Unit 2 5 Corporate Bond Features Flashcards
What are some of the features of corporate bonds?
1- Callable 2- Convertible 3- Put 4- Income or Adjustment 5- Guaranteed
Who does a Callable Bond benefit? The investor or the issuer?
Callable benefits the issuer!
If (general) interest rate fall lower the the bonds interest rate, the corp would retire (Call In) the bond, and issue a new bond with a lower interest rate. They would use the proceeds of the new bond to retire (pay off the investors) the older bond.
Since the Callable bond benefits the issuer, not the investor, what does the issuing company do?
The issuing company must offer an incentive for the investor to buy. There would be a Call Protection Period. No matter what happens to interest rates, we wil not call these bonds in for 5 yrs.! Or 6 yrs. or 7 yrs, et al.
What is another incentive issuers give to investors with Callable Bonds?
Pay a higher interest rate than non-callable Bonds.
What is a Convertible Bond?
Bond can be converted into the companies Common Stock!
Who would a Convertible bond be suited for?
Investor looking for Income and also interested in the growth of the Common stock that may occur in the future.
What is a feature of the rate of return for Convertible bonds?
Since the conversion feature has value, the issuer would pay a lower interest rate than non-convertible bonds.

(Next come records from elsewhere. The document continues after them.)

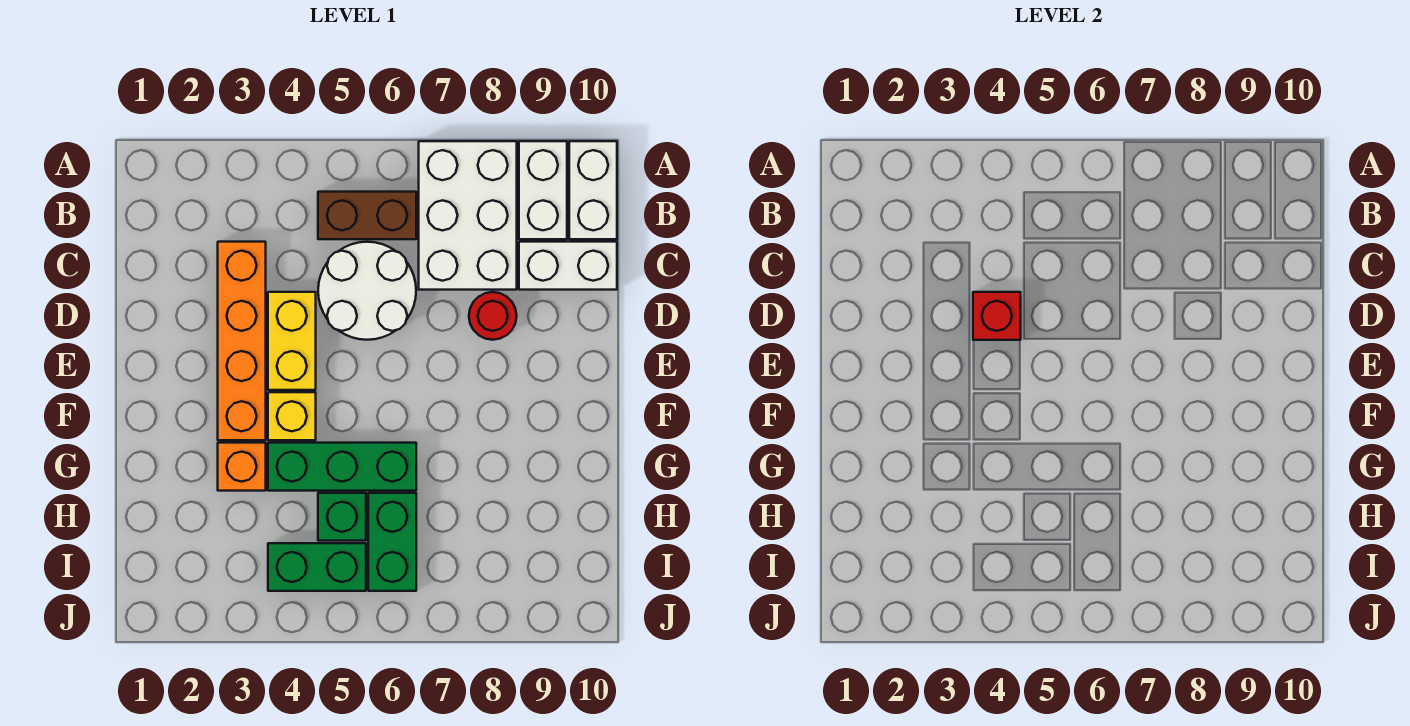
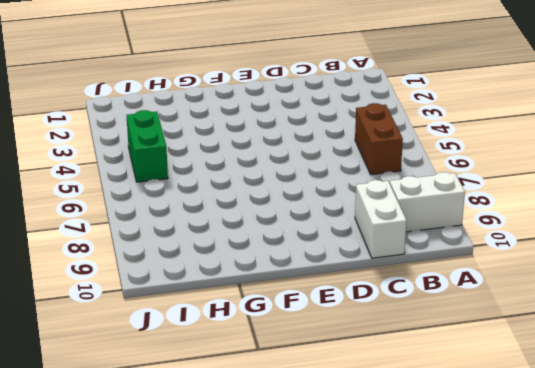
none -> white 2x3 brick [419,141,517,290]
none -> white 1x2 brick [569,141,617,239]
none -> orange 1x4 brick [218,242,266,440]

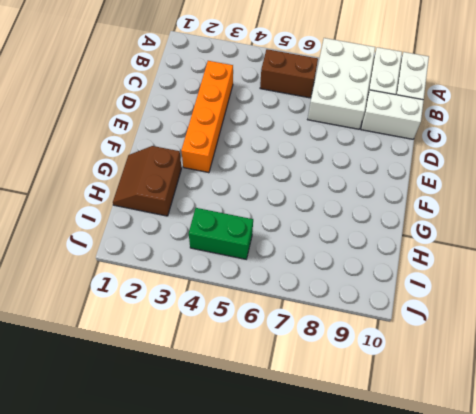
brown 2x2 slope [113,146,182,216] -> none
none -> white 2x2 round brick [318,242,416,340]
none -> yellow 1x2 brick [268,292,316,390]
none -> red 1x1 round brick [469,292,517,340]

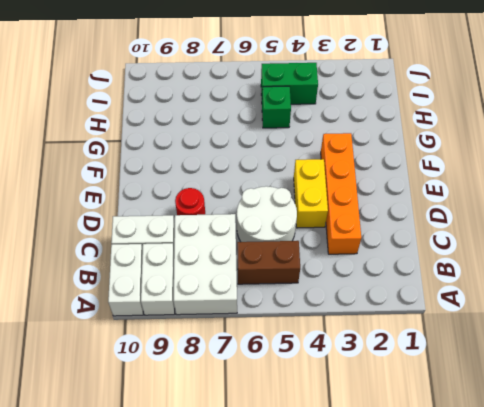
none -> yellow 1x1 brick [268,392,316,440]
none -> orange 1x1 brick [218,443,266,491]
none -> green 1x3 brick [268,443,416,491]

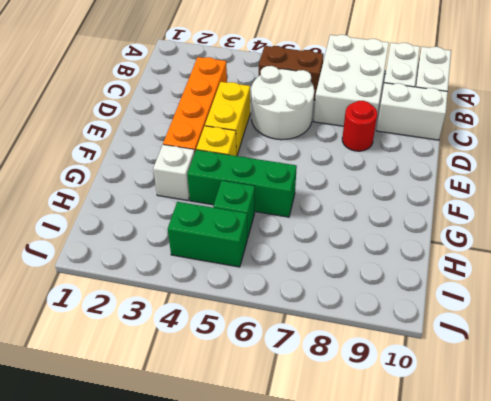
white 1x1 brick [153,145,195,200] -> orange 1x1 brick [218,443,266,491]
none -> green 1x2 brick [368,493,416,591]
none -> red 1x1 brick [973,292,1021,340]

How would a corp go about calculating the Conversion price for a Convertible bond?
Ex: Convertible bond that converts into 20 shares of Common stock. Take Par value $1,000 / 20 shares = conversion price of $50 per share. [$50 CP]
What is the investor hoping for with the Conversion of a Convertible bond into Common stock?
If share convert to say $50 per share, the market for that same common stock is say $60 per share.
What is a Put Bond?
Issued giving bondholder the opportunity to put the bond back on the issuer at the bondholder’s discretion.
Put bonds benefit the investor (bondholder).
What would happen to a Put bond if the interest rates went or go up?
The price of the bond would go down. The investor doen’t want the bond anymore. The Put Bond holder can “Put” the bond back on the issuer and get his money back.
The investor can then go and purchase a bond from the Market that could pay a higher rate of return.
What is an Income Bond aka Adjustment Bond
A bond who’s income will only be paid when the issuer is able to pay it. NEVER RECOMMEND AN INCOME BOND TO A CLIENT FOR INCOME!!!
What is a Guaranteed Bond?
Principle and interest is guaranteed by a Third Party.
Usually seen when a Parent co. has a spin-off of anothe branch or subsidary. The Parent Co wants to help this new co. get capitalized.
As a registered Rep., what do we have to be careful of with Guaranteed Bonds?
We can never guarantee anything as regards an investment. Only the Parent co. can make such a claim.